The other night during my clutter busting talk, a woman in the audience asked, "What do you do with the things that used to belong to someone who passed on? My husband died a few years ago and I just can't seem to get rid of his things."
I said, "What things in particular are you having a hard time with?"
She said, "His clothes. A few months ago, I put a bunch of them in a big bag. The bag broke and they spilled all over the floor. They're still there."
I said, "Well, because they are on the floor, they probably don't mean that much to you."
She said, "But I can't pick them up. I have to keep stepping over them. What do I do?"
I said, "I've worked with a lot of clients whose spouse or family member died and they have a hard time letting go of their stuff. It's kind of like your situation. They don't like the things. But they can't get rid of them. It's never about the things. The things are just stuff purchased in a store. It's about not wanting to throw out your husband. It was sad for you to lose him, right?"

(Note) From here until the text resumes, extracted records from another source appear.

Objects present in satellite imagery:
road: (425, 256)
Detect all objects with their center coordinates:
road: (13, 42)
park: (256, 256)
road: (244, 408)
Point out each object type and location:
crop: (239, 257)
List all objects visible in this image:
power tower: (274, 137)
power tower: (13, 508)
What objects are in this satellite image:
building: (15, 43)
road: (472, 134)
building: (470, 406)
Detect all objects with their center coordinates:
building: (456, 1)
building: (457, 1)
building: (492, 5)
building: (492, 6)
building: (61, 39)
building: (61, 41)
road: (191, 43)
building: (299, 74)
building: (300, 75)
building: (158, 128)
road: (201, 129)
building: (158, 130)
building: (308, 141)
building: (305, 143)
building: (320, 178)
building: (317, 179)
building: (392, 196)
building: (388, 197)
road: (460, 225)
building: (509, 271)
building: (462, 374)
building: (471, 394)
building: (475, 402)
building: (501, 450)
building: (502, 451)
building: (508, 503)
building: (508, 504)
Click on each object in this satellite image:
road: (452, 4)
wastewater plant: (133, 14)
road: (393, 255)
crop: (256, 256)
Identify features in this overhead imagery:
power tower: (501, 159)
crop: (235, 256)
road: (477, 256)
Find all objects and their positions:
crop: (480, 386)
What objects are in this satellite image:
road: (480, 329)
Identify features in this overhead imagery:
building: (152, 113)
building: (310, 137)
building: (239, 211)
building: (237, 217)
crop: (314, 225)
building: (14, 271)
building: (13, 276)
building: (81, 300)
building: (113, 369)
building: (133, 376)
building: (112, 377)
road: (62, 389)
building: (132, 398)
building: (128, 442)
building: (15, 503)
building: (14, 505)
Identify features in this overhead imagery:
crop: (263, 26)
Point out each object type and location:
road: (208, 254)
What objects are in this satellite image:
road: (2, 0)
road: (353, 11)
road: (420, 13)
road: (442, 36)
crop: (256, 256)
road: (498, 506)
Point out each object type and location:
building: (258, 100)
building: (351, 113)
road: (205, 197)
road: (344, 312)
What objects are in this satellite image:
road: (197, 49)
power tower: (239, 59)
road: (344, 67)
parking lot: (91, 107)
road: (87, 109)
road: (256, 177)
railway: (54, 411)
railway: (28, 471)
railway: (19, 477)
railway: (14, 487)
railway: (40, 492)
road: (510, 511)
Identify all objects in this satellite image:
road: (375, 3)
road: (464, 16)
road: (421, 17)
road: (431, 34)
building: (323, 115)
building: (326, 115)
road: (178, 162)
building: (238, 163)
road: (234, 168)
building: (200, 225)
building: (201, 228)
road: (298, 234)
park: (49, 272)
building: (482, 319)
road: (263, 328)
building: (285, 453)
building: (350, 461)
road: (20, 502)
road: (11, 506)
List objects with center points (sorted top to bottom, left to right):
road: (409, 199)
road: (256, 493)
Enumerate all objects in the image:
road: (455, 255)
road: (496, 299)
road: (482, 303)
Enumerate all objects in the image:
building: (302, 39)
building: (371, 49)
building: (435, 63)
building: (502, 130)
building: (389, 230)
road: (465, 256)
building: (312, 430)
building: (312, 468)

Her eyes were sad. She nodded.
I said, "You miss him. You miss his companionship. You have automatic resistance to letting go of the clothes because you want him to stay, even though he's gone. That's a hard situation to be in. An intuitive part of you knows the clothes aren't him. The sad part of you that no longer wants to feel the pain wants the surrogate him to remain in the form of the clothes. They battled it out, and the clothes won. But even though the clothes are still there, you are still feeling sad. It's not working. You came to this talk to get insight so you could get peace of mind. The peace comes when you let go of the thing that isn't serving you. Knowing this, do you feel like you can let go of the clothes?"
She said, "Yes. I see what I was doing. I want to feel better. I'll donate them to a charity near my home." It felt like she was relieved. Clutter busting is seeing past the illusion that something is a part of our life when it is not.